Rassegna, 18 luglio 2013
Mattoni e finanza, chi è Salvatore Ligresti
• Salvotore Ligresti, «siciliano di Paternò, classe ’32, laureato in Ingegneria a Padova, sbarca a Milano all’inizio degli anni ’60 con poco in tasca se non i rapporti con i conterranei Michelangelo Virgillito e Raffaele Ursini, ras della finanza milanese e a loro volta legati a un altro compaesano di gran peso come il politico missino Antonino La Russa. Mattoni e finanza, credito facile e una certa intraprendenza, il costruttore Ligresti svolta nel ’62, quando con 15 milioni di lire acquista il diritto per costruire un sopralzo nella milanese via Savona – non ancora terra di creativi, ma di semplici case di ringhiera – e lo rivende al volo per 50 milioni. Il sistema Ligresti, che intanto non disdegna di comprare da Ursini una quota delle assicurazioni Sai, è però meno lineare di quello esposto. Lo si scopre nel 1986, come ha raccontato Gianni Barbacetto, quando si capisce che due terzi delle nuove edificazioni concesse dalla giunta Tognoli riguardano proprio società dei Ligresti. Il costruttore con grandi agganci politici che si allargano dal nucleo originario del Msi targato La Russa fino al Psi milanese ha creato un impero edilizio, ma soprattutto ha stretto solidissime relazioni anche con l’establishment finanziario, a partire dal numero uno di Mediobanca Enrico Cuccia. Sono gli anni in cui Ligresti diventa “mister 5%”; piccole partecipazioni piazzate in molte società della Galassia di piazzetta Cuccia – da Pirelli, a Rcs, a Impregilo – strategiche nel tessere la rete di controllo che sostiene e imprigiona al tempo stesso il capitalismo relazionale. Nel frattempo il costruttore non sfugge alla violenza degli anni cupi – sua moglie viene rapita nell’81 e liberata dietro il pagamento di un riscatto un mese dopo – mentre violenza anche maggiore colpisce due dei tre rapitori, che verranno in seguito trovati uccisi». [Manacorda, Sta]

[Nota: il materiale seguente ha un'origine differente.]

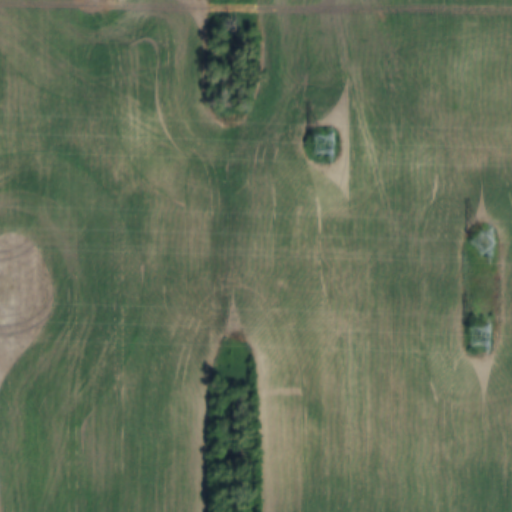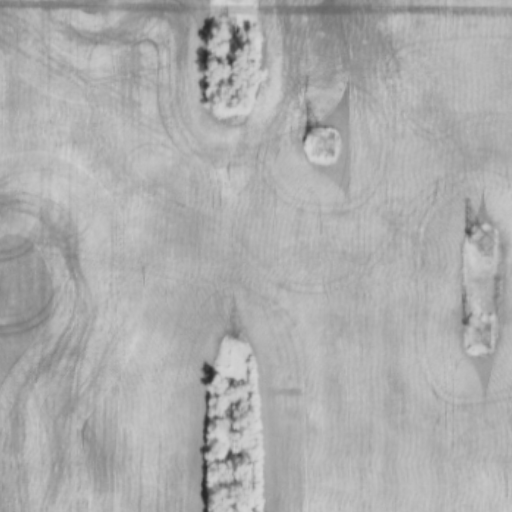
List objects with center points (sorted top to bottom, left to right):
power tower: (330, 146)
power tower: (484, 243)
power tower: (484, 333)
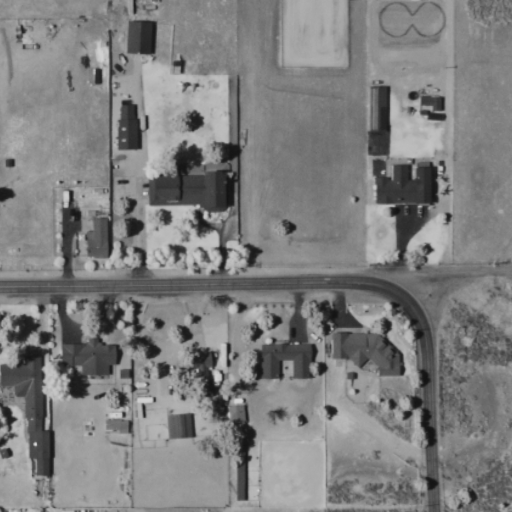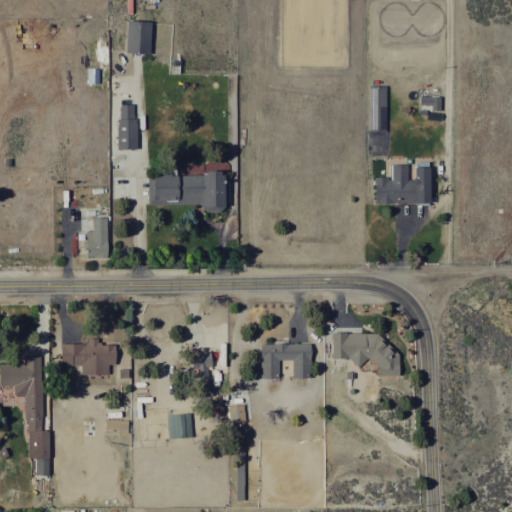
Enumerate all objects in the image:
building: (138, 36)
building: (430, 101)
building: (126, 126)
road: (444, 138)
road: (138, 175)
building: (404, 186)
building: (191, 190)
building: (97, 238)
road: (454, 275)
road: (202, 284)
building: (365, 350)
building: (88, 355)
building: (285, 358)
building: (201, 364)
building: (28, 399)
road: (428, 400)
building: (235, 412)
building: (178, 425)
building: (77, 427)
building: (239, 477)
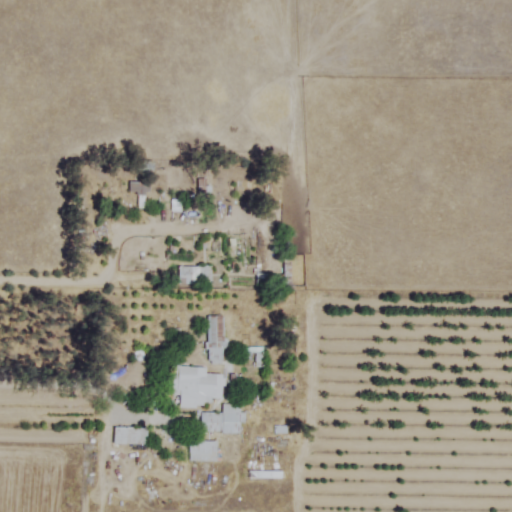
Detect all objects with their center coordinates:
building: (134, 194)
road: (122, 232)
crop: (256, 256)
building: (284, 268)
building: (193, 275)
building: (213, 340)
road: (83, 381)
building: (194, 386)
building: (422, 390)
building: (220, 421)
building: (128, 435)
building: (201, 451)
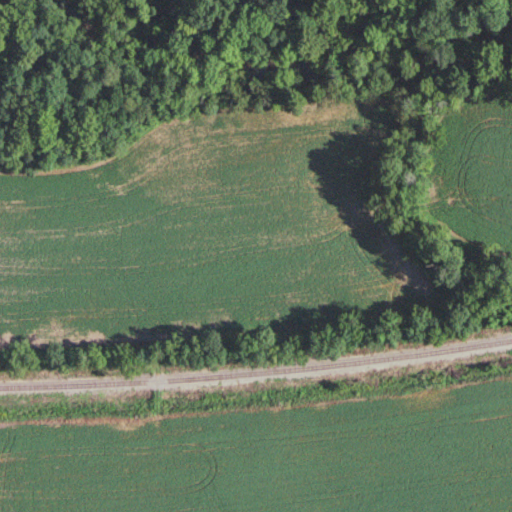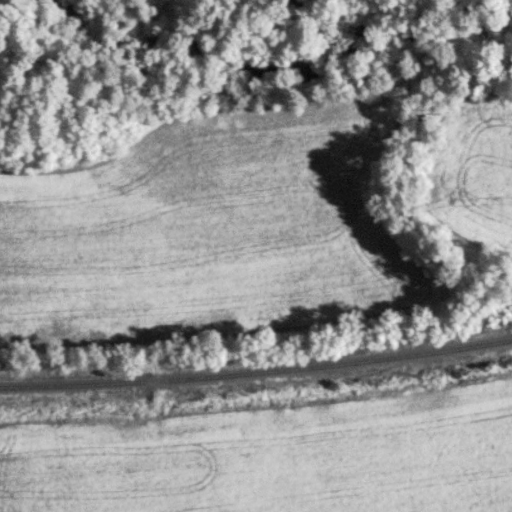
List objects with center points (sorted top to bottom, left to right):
railway: (256, 370)
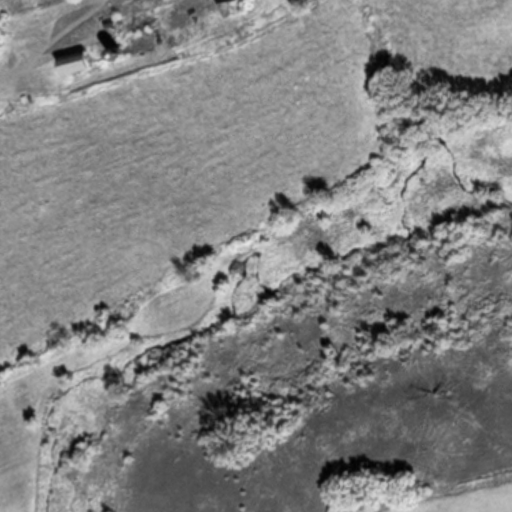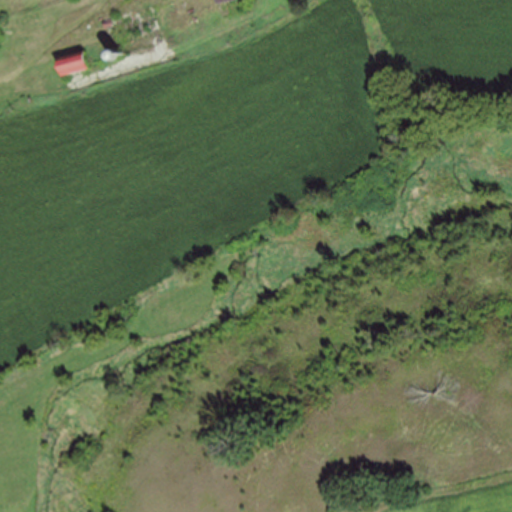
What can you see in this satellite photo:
building: (219, 0)
building: (219, 0)
building: (71, 62)
building: (75, 62)
road: (20, 69)
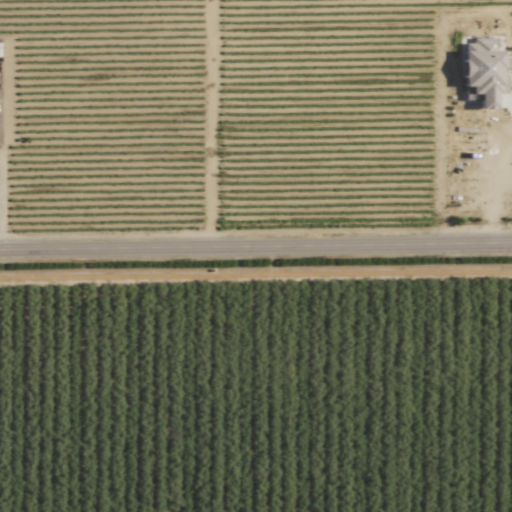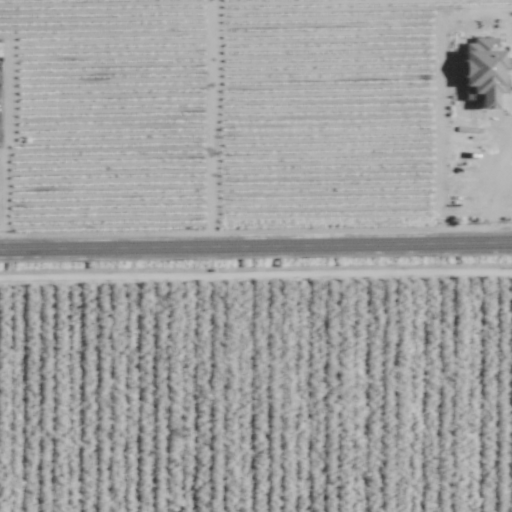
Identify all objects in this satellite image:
building: (484, 70)
road: (491, 179)
road: (0, 238)
road: (256, 245)
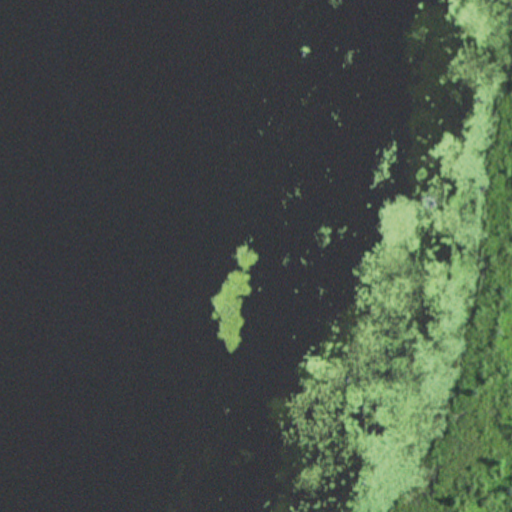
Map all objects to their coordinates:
river: (126, 258)
airport: (473, 321)
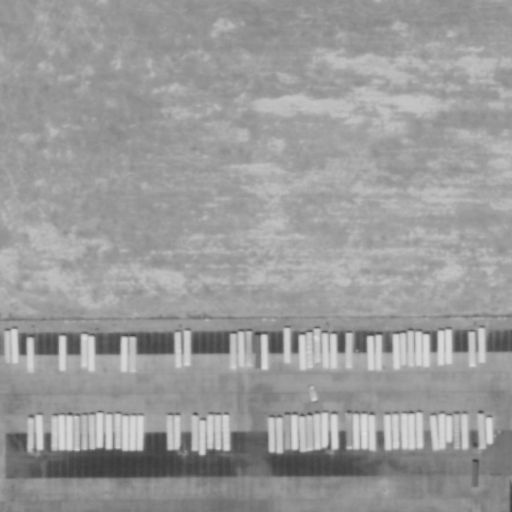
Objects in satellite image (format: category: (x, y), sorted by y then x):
railway: (240, 256)
road: (256, 388)
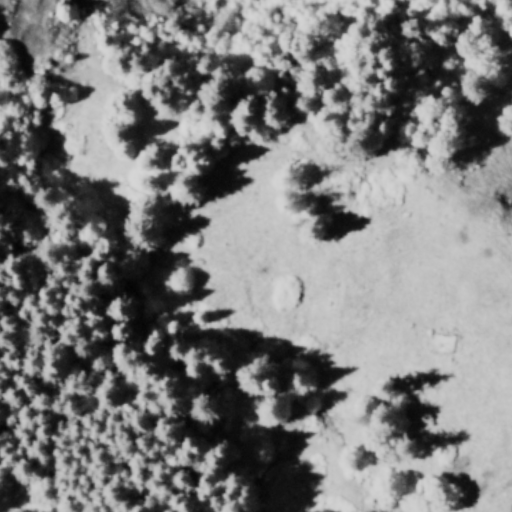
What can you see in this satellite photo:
park: (439, 342)
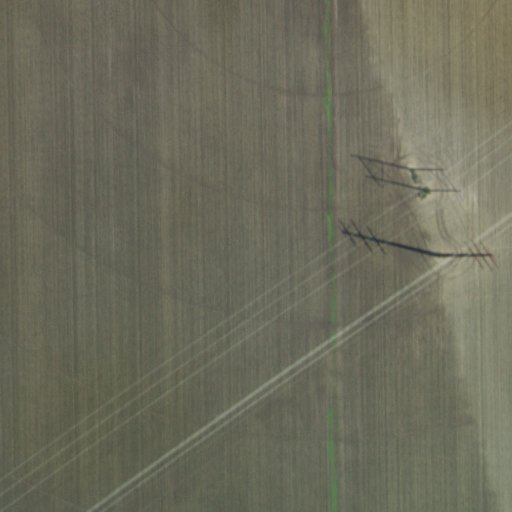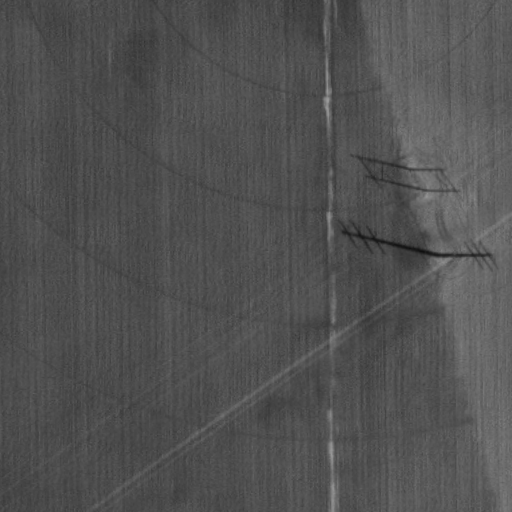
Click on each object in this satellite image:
power tower: (415, 178)
power tower: (444, 245)
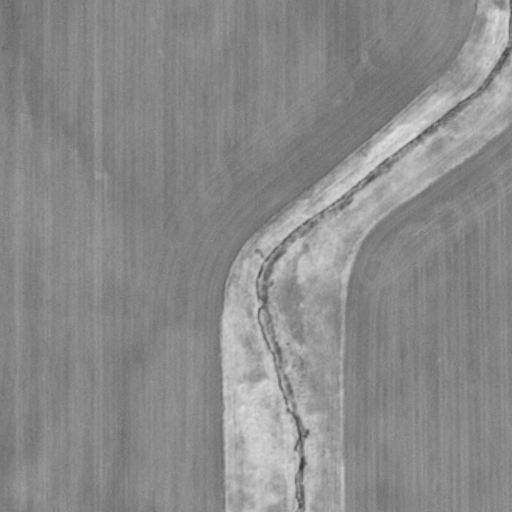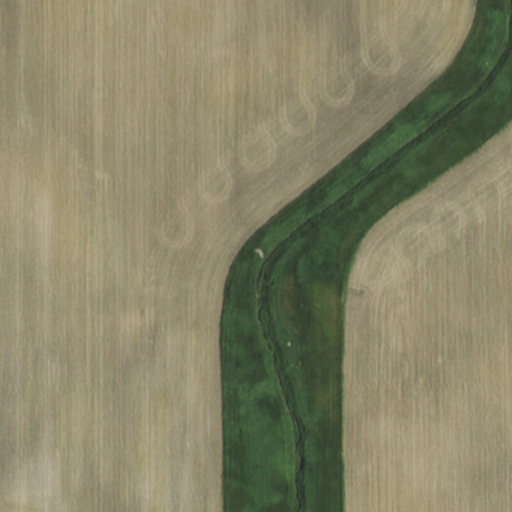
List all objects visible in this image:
crop: (256, 256)
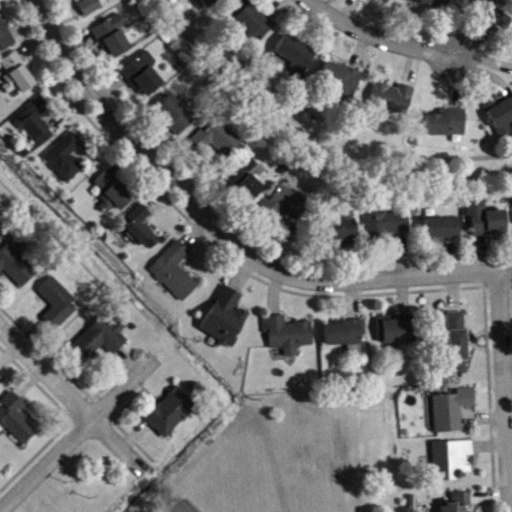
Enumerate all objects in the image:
building: (387, 0)
building: (431, 3)
building: (211, 4)
building: (90, 8)
building: (489, 14)
building: (254, 25)
road: (380, 38)
building: (5, 39)
building: (113, 39)
building: (296, 54)
building: (18, 77)
building: (144, 77)
building: (340, 81)
building: (394, 100)
building: (176, 117)
building: (501, 117)
building: (36, 124)
building: (448, 125)
building: (219, 141)
road: (140, 148)
road: (306, 156)
building: (66, 159)
building: (247, 183)
building: (289, 205)
building: (487, 222)
building: (387, 224)
building: (1, 228)
building: (142, 230)
building: (444, 230)
building: (16, 267)
building: (175, 274)
road: (394, 277)
building: (58, 305)
building: (225, 320)
building: (398, 332)
building: (346, 335)
building: (289, 337)
building: (103, 339)
building: (458, 345)
road: (507, 369)
building: (0, 381)
road: (503, 392)
road: (69, 395)
building: (452, 412)
building: (171, 415)
building: (16, 421)
road: (74, 437)
building: (452, 462)
building: (459, 504)
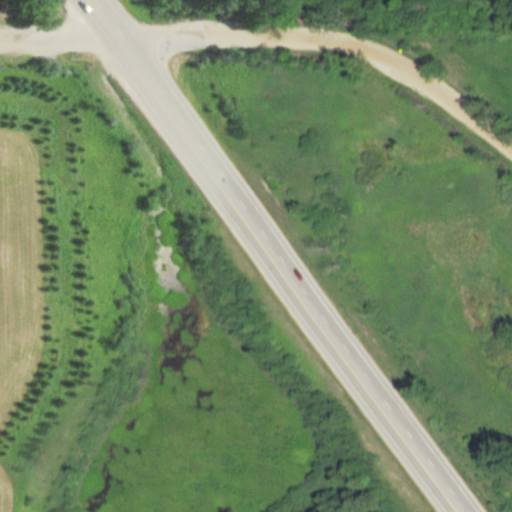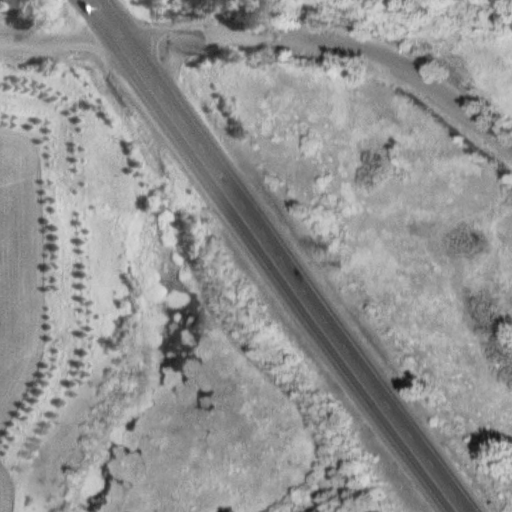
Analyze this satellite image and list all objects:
road: (272, 35)
road: (280, 255)
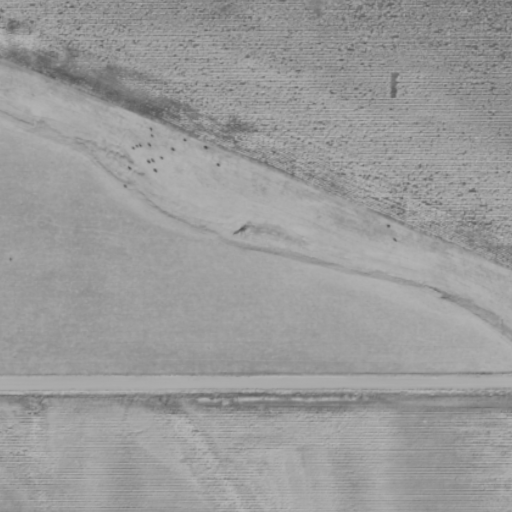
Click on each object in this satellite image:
road: (256, 383)
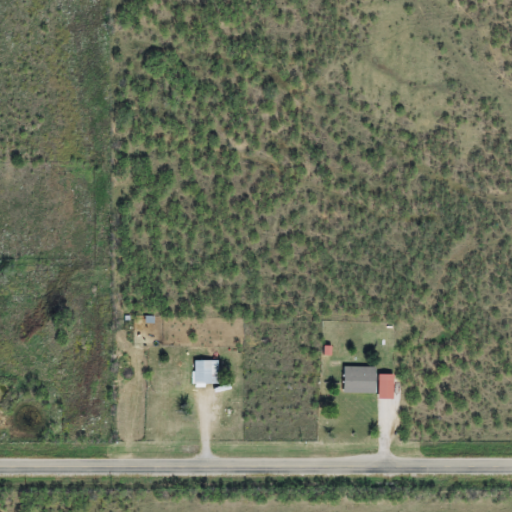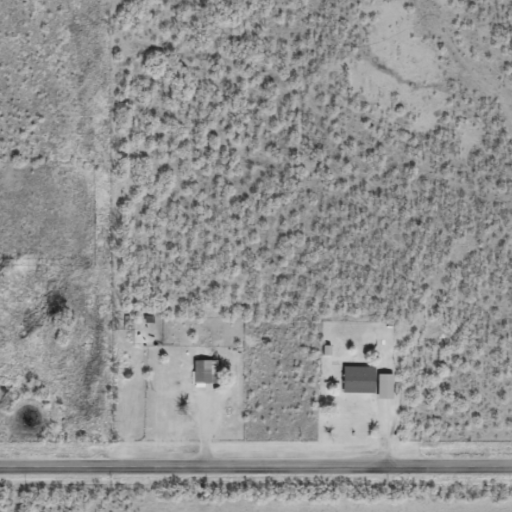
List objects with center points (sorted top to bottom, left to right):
building: (207, 373)
building: (360, 380)
building: (385, 386)
road: (256, 466)
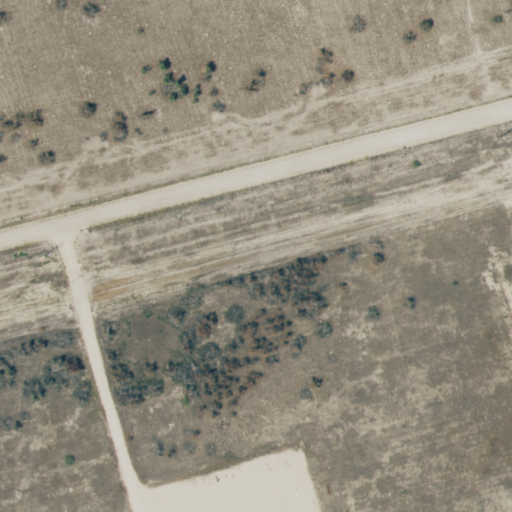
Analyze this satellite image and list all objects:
road: (256, 171)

• Racconta Bocconi sul Cds: «“Spegni i luci!”. E nella sala buia partono le diapositive. È il 14 novembre 1989, Salvatore Ligresti presenta agli analisti la matricola Premafin, la holding. Il suo impero immobiliare-assicurativo è quasi al massimo splendore. Cadrà con Mani Pulite, si risolleverà e poi cadrà di nuovo. Fino all’epilogo di ieri. Per il “patriarca” Salvatore i domiciliari (data l’età) eviteranno almeno il bis del ’92, quando l’ingegnere venuto da Paternò ha trascorso a San Vittore 112 giorni. Un lungo periodo ricordato per il suo silenzio, interrotto nel finale quando ai magistrati ha spiegato i rapporti con il Psi di Bettino Craxi, e per un episodio raccontato dal suo difensore: Ligresti era in cella con un detenuto che si è offerto di rifargli il letto. E lui ha risposto: “La ringrazio, l’ultima volta che l’ho fatto è stato a militare”. Ma il ciclone Tangentopoli gli ha anche fatto guadagnare una indesiderata primizia: la condanna definitiva numero uno a oltre cinque anni per le tangenti pagate da Sai allo scopo di aggiudicarsi l’assicurazione dei dipendenti Eni. Una sentenza che gli è costata formalmente il posto, perché ha dovuto abbandonare le cariche nell’impero e accontentarsi di presidenze onorarie. Con il tempo le “corone” sono passate ai figli, Jonella, Giulia e Paolo, e ai manager fedelissimi come, in primo luogo, Fausto Marchionni».